Dans un arrêt rendu le 27 septembre 2012, la Cour de Justice de l'Union européenne déclare que "les conditions minimales d’accueil du demandeur d’asile doivent être octroyées par l’État membre saisi d’une demande d’asile même s’il requiert un autre État membre qu’il estime responsable de l’examen de la demande", apprend-on dans le communiqué de presse diffusé par la Cour.
En effet depuis l'adoption de la convention de Dublin, il est loisible à un État membre auprès duquel une demande d’asile a été introduite de requérir un autre État membre qu'il considère responsable selon le principe du premier pays traversé, afin qu'il prenne en charge le demandeur d’asile.
Ainsi dit, le pays requérant doit mettre à disposition du demandeur d'asile les conditions matérielles d’accueil telles que définies dans le directive 2003/9/CE relative à des normes minimales pour l'accueil des demandeurs d'asile dans les États membres.
La CJUE a rendu cet arrêt dans le cadre d'une affaire qui opposait deux associations françaises de soutien et d'entraide aux immigrés et demandeurs d'asile, la CIMADE et le GISTI, à l'Etat français. Les deux associations s'étaient offusquées d'une circulaire ministérielle diffusée le 3 novembre 2009 relative à l’allocation temporaire d’attente (ATT), qui excluait de ses bénéficiaires potentiels ceux qu'on appelle en France les "dublinés". En tant que revenu de subsistance, cette allocation est versée mensuellement aux demandeurs d’asile pendant toute la durée de la procédure d’instruction de leur demande. Le 26 janvier 2010, les deux associations avaient porté un recours devant le Conseil d'Etat français afin d'annuler la circulaire.
Le Conseil d'Etat avait à son tour déposé une demande de décision préjudicielle à la Cour de justice de l'Union européenne. Il souhaitait savoir si la directive garantit "le bénéfice des conditions minimales d'accueil qu'elle prévoit aux demandeurs pour lesquels un État membre saisi d'une demande d'asile décide de requérir un autre État membre qu'il estime responsable de l'examen de cette demande, pendant la durée de la procédure de prise en charge ou de reprise en charge par cet autre État membre".
Ensuite, si la Cour répondait à cette première question par l'affirmative, le Conseil d'Etat voulait savoir si l'Etat requérant était tenu d'accorder ces conditions minimales et à qui incombait les frais dus durant cette période. Or, sur ce point, la réponse fournie par la CJUE va également dans le sens d'une responsabilisation de l'Etat requérant. Pour ce dernier, l' "obligation s’impose, en principe, dès l’introduction de la demande d’asile" et ce "jusqu’au transfert effectif du demandeur d’asile vers l’État membre responsable". Autrement dit, cette obligation s'étend "pendant toute la durée nécessaire à la détermination de l'Etat membre responsable de la demande".

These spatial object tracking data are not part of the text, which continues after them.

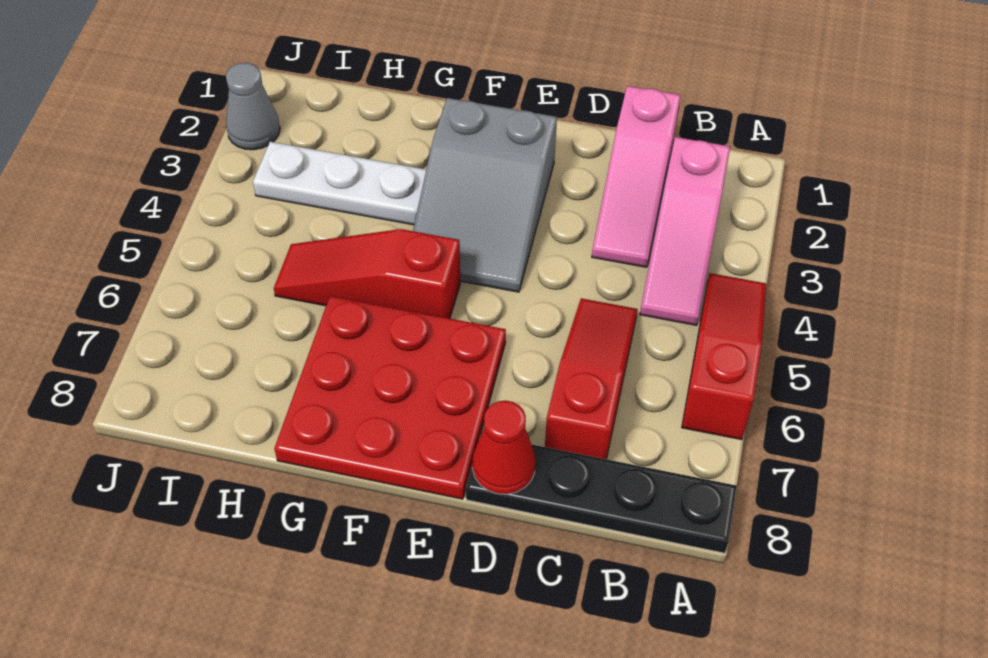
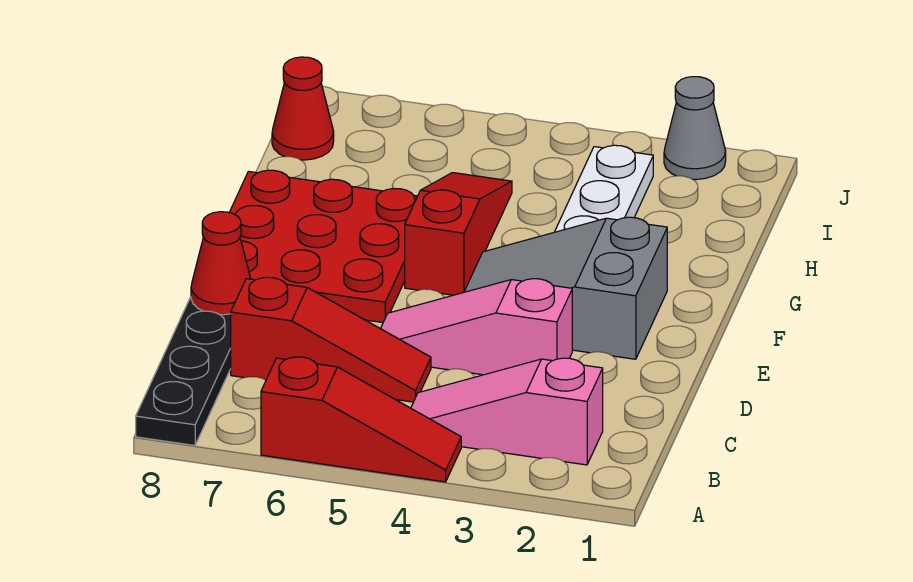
pink 1x3 slope [592,86,681,267] -> pink 1x3 slope moved to [381,279,572,375]
none -> red 1x1 cone [272,57,334,160]

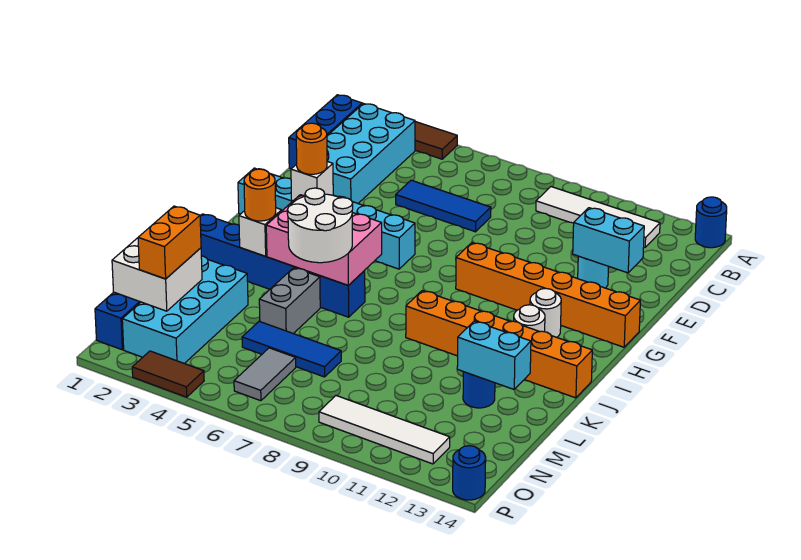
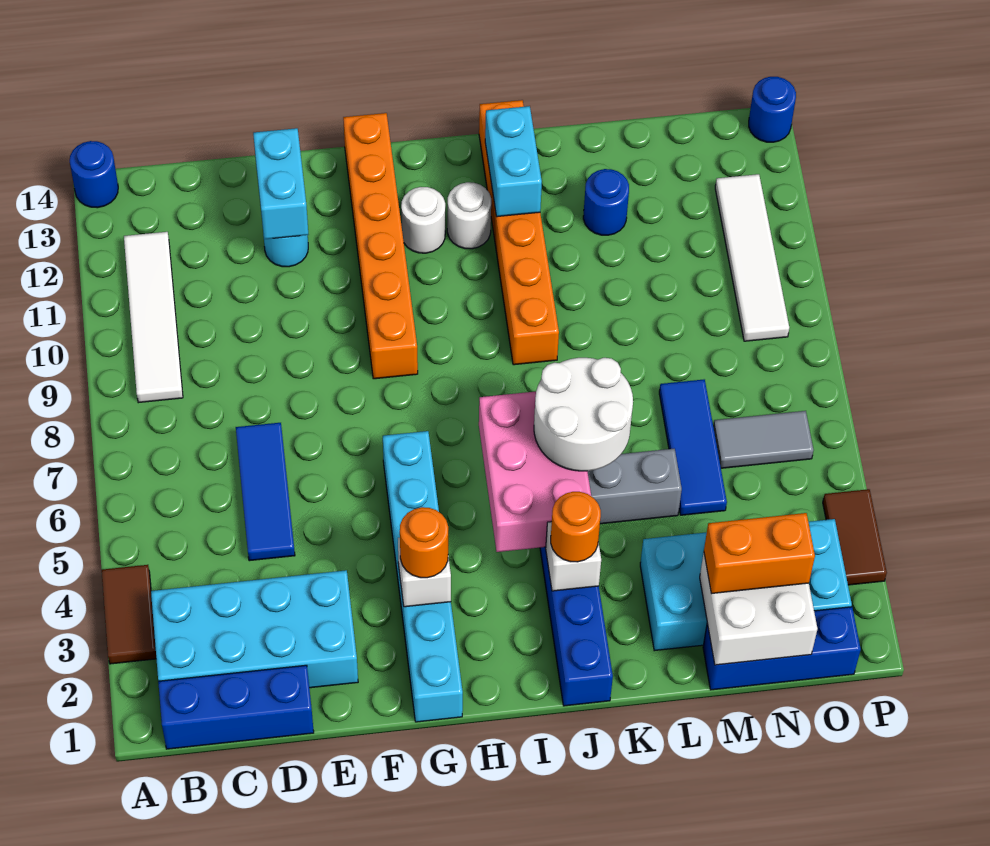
cyan 1x2 brick [457,321,531,389] -> cyan 1x2 brick moved to [485,106,542,217]

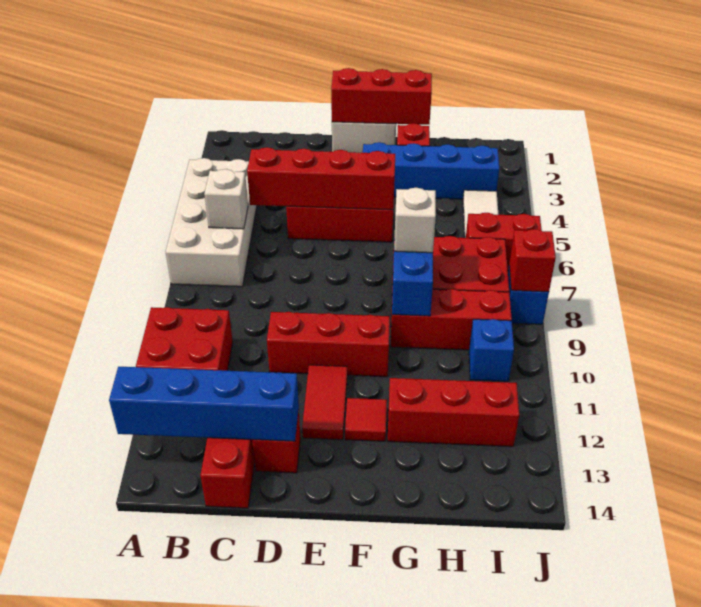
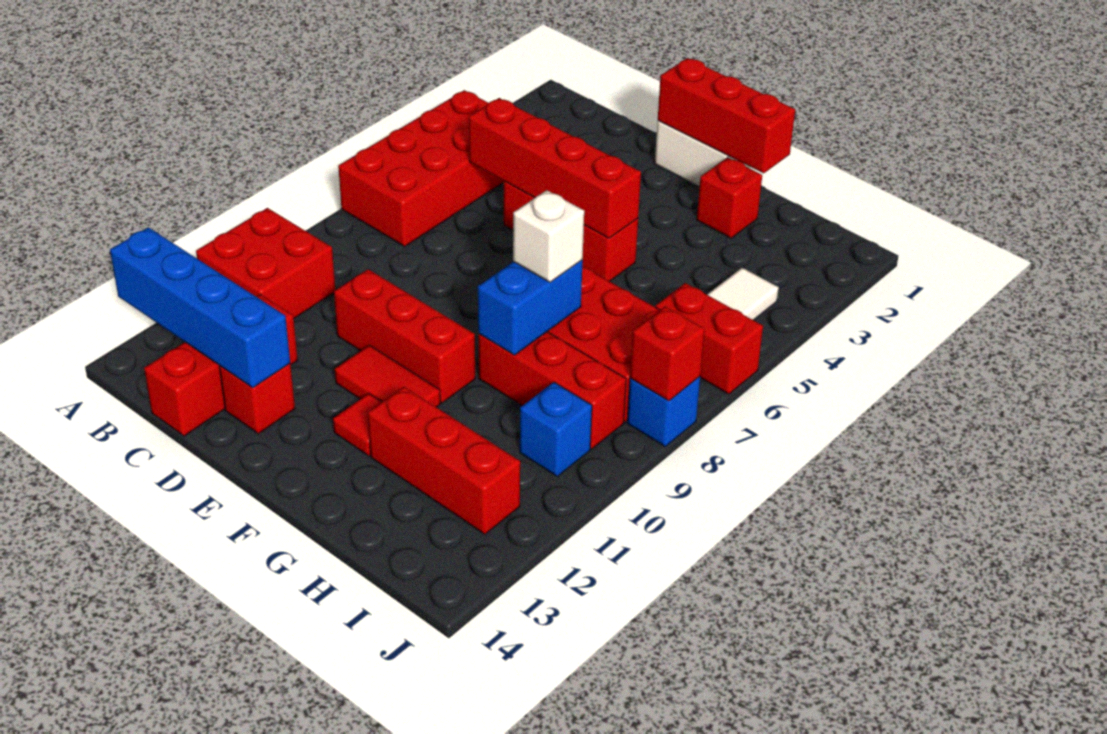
white 2x4 brick [166,158,257,287] -> red 2x4 brick [338,90,504,246]
white 1x1 brick [204,169,248,229] -> none
red 1x2 tile [302,365,347,440] -> red 1x2 tile turned to [335,345,440,407]
blue 1x4 brick [363,142,499,199] -> none

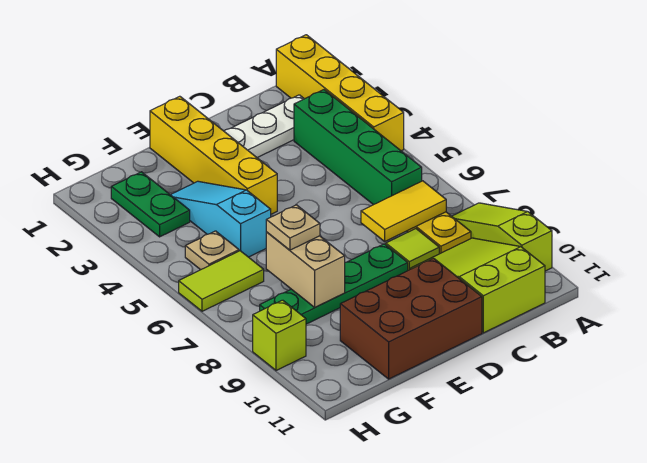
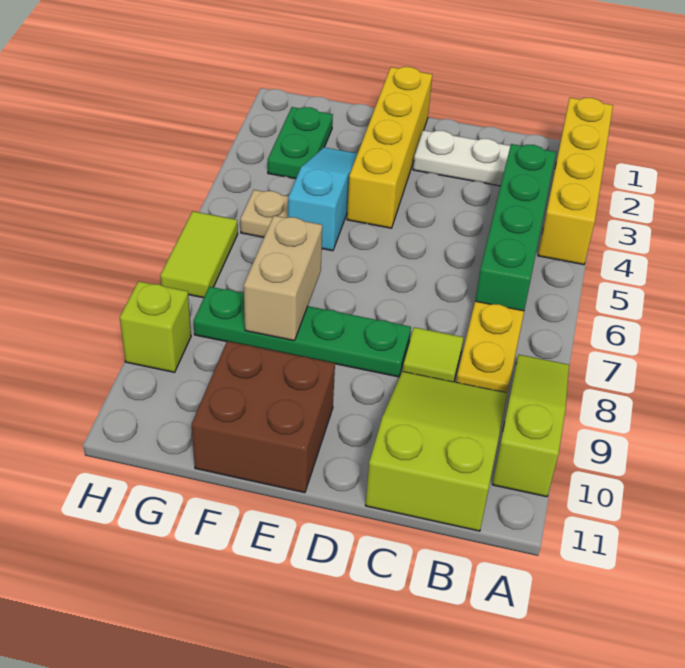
yellow 1x2 tile [361,181,446,241] -> none
brown 2x3 brick [340,258,482,379] -> brown 2x2 brick [192,341,335,493]
tan 1x1 plate [266,205,320,250] -> none
lime 1x2 tile [179,251,264,311] -> lime 1x2 tile turned to [160,211,238,298]

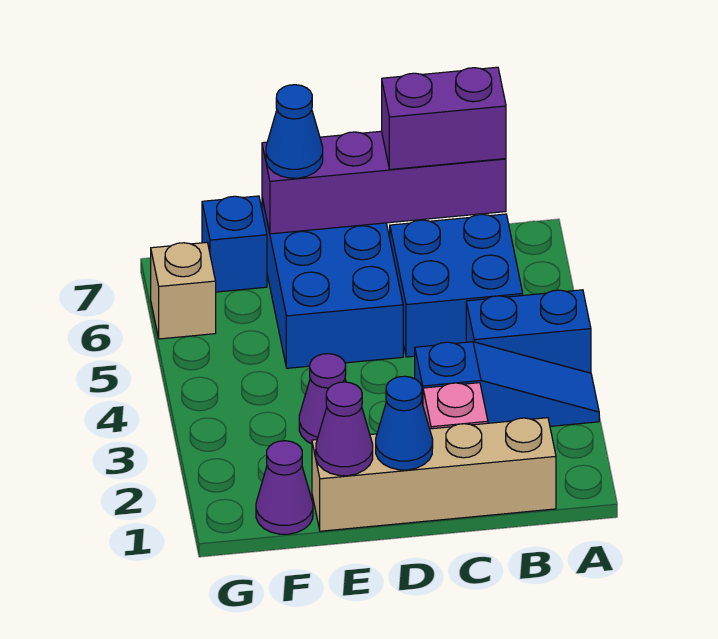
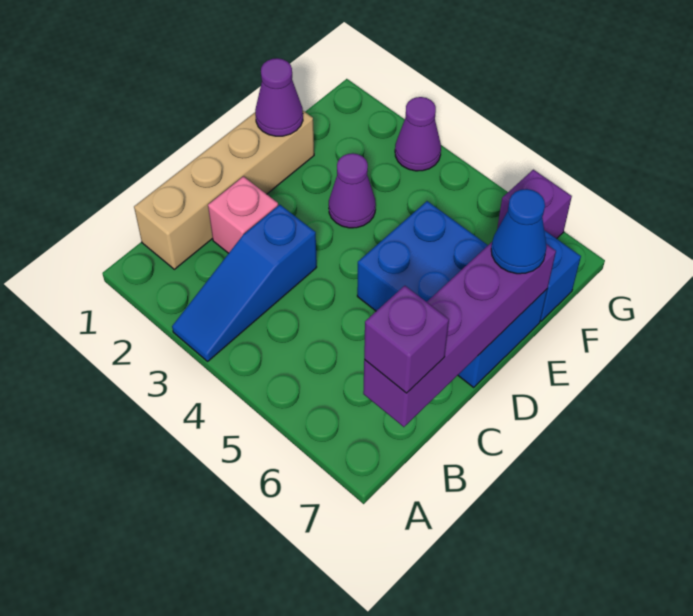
blue 1x2 brick [466,290,591,373] -> none
blue 2x2 brick [390,214,523,357] -> none
purple 1x2 brick [382,67,506,169] -> purple 1x1 brick [364,286,449,393]
blue 1x1 cone [376,376,433,470] -> none
purple 1x1 cone [256,441,313,534] -> purple 1x1 cone moved to [395,97,441,171]
tan 1x1 brick [151,242,216,339] -> purple 1x1 brick [497,170,572,239]

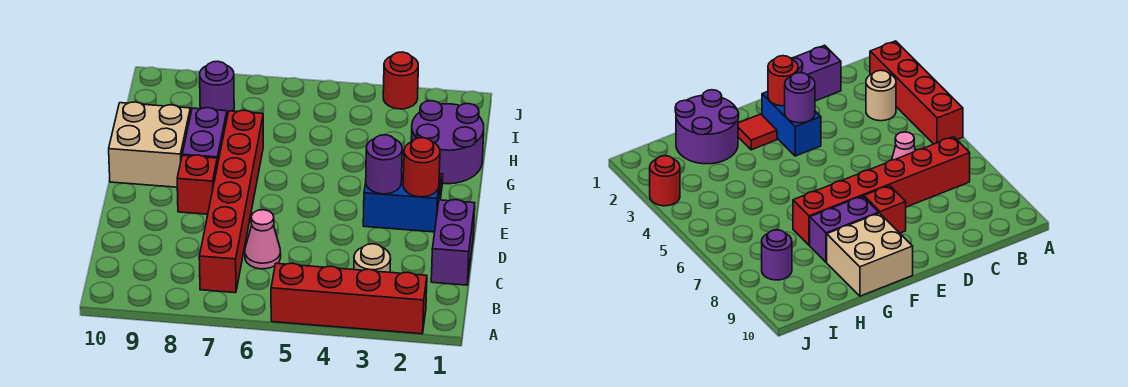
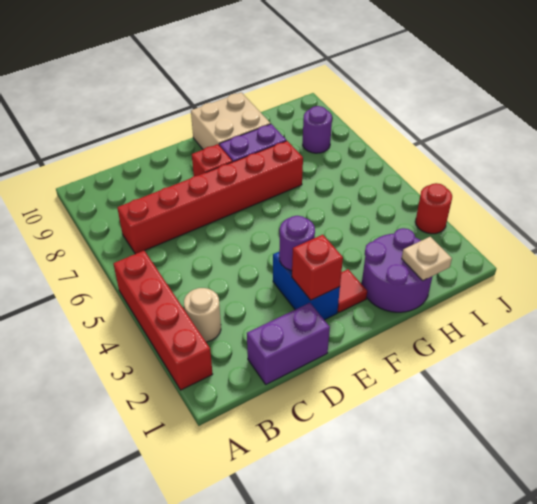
pink 1x1 cone [245,210,281,269] -> none
red 1x1 round brick [403,138,440,197] -> red 1x1 brick [292,235,343,300]
none -> tan 1x1 plate [402,237,452,280]

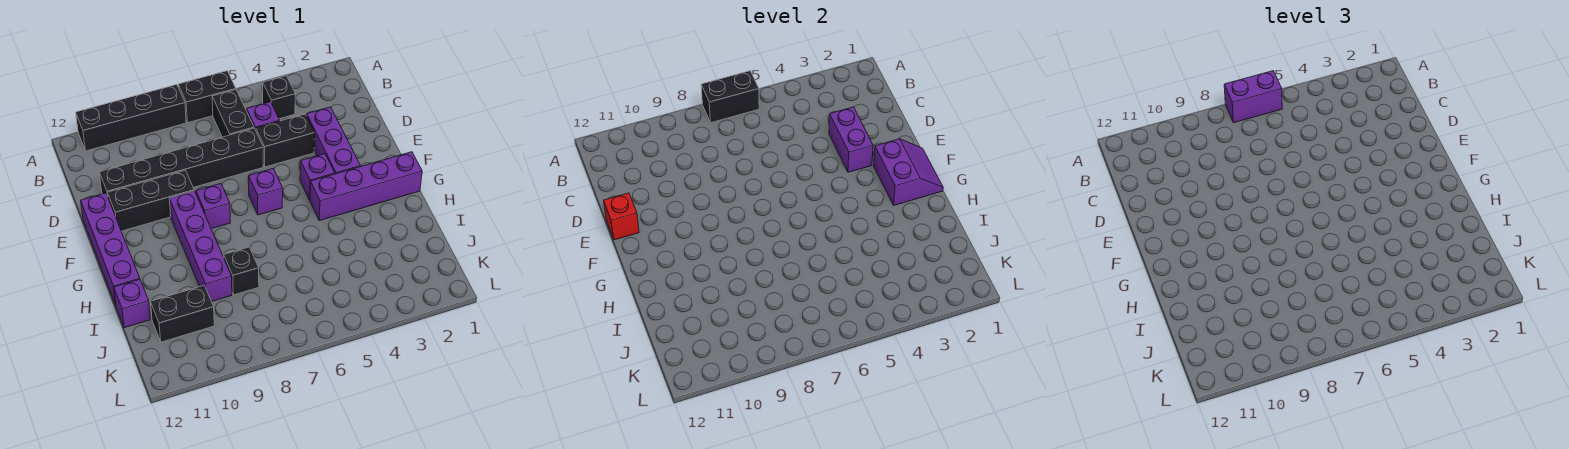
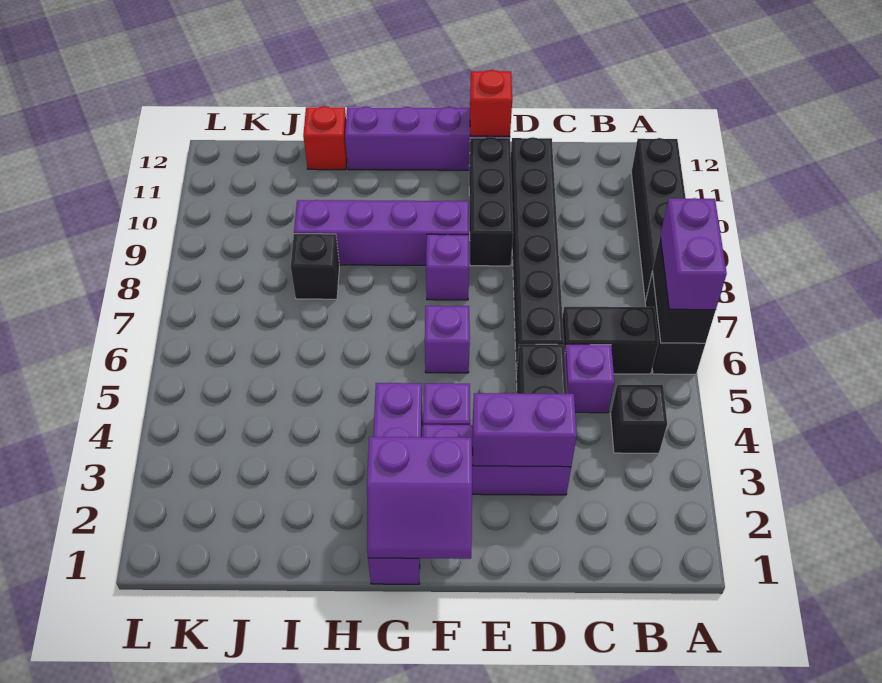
purple 1x1 brick [114,279,150,328] -> red 1x1 brick [303,106,347,170]
black 1x2 brick [151,286,214,342] -> none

La Cour précise que le demandeur d'asile a le droit de demeurer non seulement sur le territoire de l'Etat où était examinée sa demande mais aussi, jusqu'à son transfert effectif, sur le territoire de l'Etat dans lequel sa demande avait été déposée.
"La Commission, comme la Grèce, l’Italie (avec une variante), la Pologne, la République Tchèque et la Suisse était sur une ligne très proche", rapporte la CIMADE sur son site internet. "La République française, quant à elle, considérait que la directive accueil n’est pas applicable aux demandeurs d’asile sous Dublin car ils sont exclus du dépôt d’une demande d’asile et de l’application de la directive procédures d’asile." Le Haut commissariat aux réfugiés et la Commission européenne auraient également partagé la même vue que les deux associations plaignantes. L'affaire était donc quasiment entendue. Dans ses conclusions du 15 mai 2012, l'avocate générale avait d'ailleurs déclaré qu'il lui semblait "non seulement que la République française interprète mal la directive, mais aussi qu’elle l’applique de manière incorrecte".
A noter néanmoins que, dans son arrêt, la CJUE a rappelé qu'en vertu de la directive les conditions minimales d’accueil peuvent être limitées ou retirées dans les situations où le demandeur d’asile ne respecte pas le régime d’accueil établi par l’État membre concerné.